The floor began rumbling, and Tharion knew it wasn’t from the fight. Knew something ancient and primordial was coming for him, to drag him back to the watery depths.

He grabbed her wrist and brought it to his mouth.

If he defected from the River Queen, then he could defect from the Viper Queen one day, couldn’t he?

He didn’t ask. Didn’t doubt it as he laid his lips on her wrist, and her blood filled his mouth.

Burned his mouth. His throat.

Tharion staggered back, choking, grabbing at his neck. Her blood, her venom dissolved his throat, his chest, his heart—

Cold, piercing and eternal, erupted through him. Tharion crashed to his knees.

The rumbling halted. Then retreated. Like whatever it had been hunting for had vanished.

Tharion panted, bracing for the icy death that awaited him.

But nothing happened. Only that vague sense of cold. Of … calm. He slowly lifted his eyes to the Viper Queen.

She smiled down at him. “Seems like that did the trick.” He struggled to his feet, swaying. He rubbed at the hollow, strange place in his chest. “Your first fight is tonight,” she said, still smiling. “I suggest you rest.”

“I need to help my friends finish something first.”

Her brows rose. “Ah. This business with Ophion.”

“Of a sort. I need to be able to help them.”

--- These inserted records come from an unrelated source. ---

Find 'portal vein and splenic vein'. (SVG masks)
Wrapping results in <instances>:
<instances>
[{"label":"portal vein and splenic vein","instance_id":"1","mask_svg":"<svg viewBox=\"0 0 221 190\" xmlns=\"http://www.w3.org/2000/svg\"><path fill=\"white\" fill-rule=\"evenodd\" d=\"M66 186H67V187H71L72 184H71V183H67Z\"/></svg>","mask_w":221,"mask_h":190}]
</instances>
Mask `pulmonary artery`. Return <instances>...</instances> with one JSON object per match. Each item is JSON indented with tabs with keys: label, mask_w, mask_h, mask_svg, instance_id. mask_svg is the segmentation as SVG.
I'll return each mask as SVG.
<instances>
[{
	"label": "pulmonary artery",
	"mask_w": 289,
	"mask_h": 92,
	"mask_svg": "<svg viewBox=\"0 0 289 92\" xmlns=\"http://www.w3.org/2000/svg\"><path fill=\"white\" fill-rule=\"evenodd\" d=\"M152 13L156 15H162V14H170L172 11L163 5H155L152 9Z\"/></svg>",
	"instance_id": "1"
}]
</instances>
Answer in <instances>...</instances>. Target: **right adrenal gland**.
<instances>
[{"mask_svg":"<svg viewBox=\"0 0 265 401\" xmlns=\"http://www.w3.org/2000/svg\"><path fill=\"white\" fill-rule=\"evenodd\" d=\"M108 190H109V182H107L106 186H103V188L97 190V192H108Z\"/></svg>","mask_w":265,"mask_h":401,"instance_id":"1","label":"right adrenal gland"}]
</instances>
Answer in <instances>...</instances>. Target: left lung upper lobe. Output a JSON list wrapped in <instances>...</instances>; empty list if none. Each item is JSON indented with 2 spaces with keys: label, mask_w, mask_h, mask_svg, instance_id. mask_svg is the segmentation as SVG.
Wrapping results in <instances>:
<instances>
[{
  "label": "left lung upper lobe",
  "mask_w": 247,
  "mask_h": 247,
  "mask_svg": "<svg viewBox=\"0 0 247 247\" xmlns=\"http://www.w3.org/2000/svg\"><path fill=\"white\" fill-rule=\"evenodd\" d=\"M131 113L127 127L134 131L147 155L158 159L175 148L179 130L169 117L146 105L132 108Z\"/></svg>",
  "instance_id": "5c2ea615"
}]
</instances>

“You should have bargained for that freedom before swearing yourself to me.”

“Allow me this and I’ll come back and fight for you until I’m chum.”

She laughed softly. “Fine, Tharion Ketos. Help your friends. But when you are done …” Her eyes glowed green, and his body turned distant. Her will was his, her desires his own. He’d crawl through coals to fulfill her orders. “You return to me.”

“I return to you.” He spoke in a voice that was and wasn’t his own. Some small part of him screamed.

The Viper Queen flicked a hand toward the archway. “Go.”

Not entirely of his own volition, he stalked back down the hallway. Each step away from her had that distance lessening, his thoughts again becoming his own, even as …

Ariadne peered up from her book as he stalked past. “Are you mad?”

Tharion retorted, “I could ask the same of you.” Her face tightened, but she returned to her book.

With each step toward his friends, he could have sworn a long, invisible chain stretched. Like an endless leash, tethering him—no matter where he went, no matter how far—back to this place.

Never to return to the life he’d traded away.

Ithan sat on a park bench in Moonwood, a few blocks from the Den, still reeling from the world-shattering revelation the Prime had dropped on him.

The wolf mystic was a Fendyr. An Alpha Fendyr.

Ithan hadn’t been able to get any more than that out of the Prime before the male’s gaze had gone murky, and he’d needed to sit down again. Hypaxia had worked some healing magic to ease whatever pains ailed him, and he’d been asleep at his desk a moment later.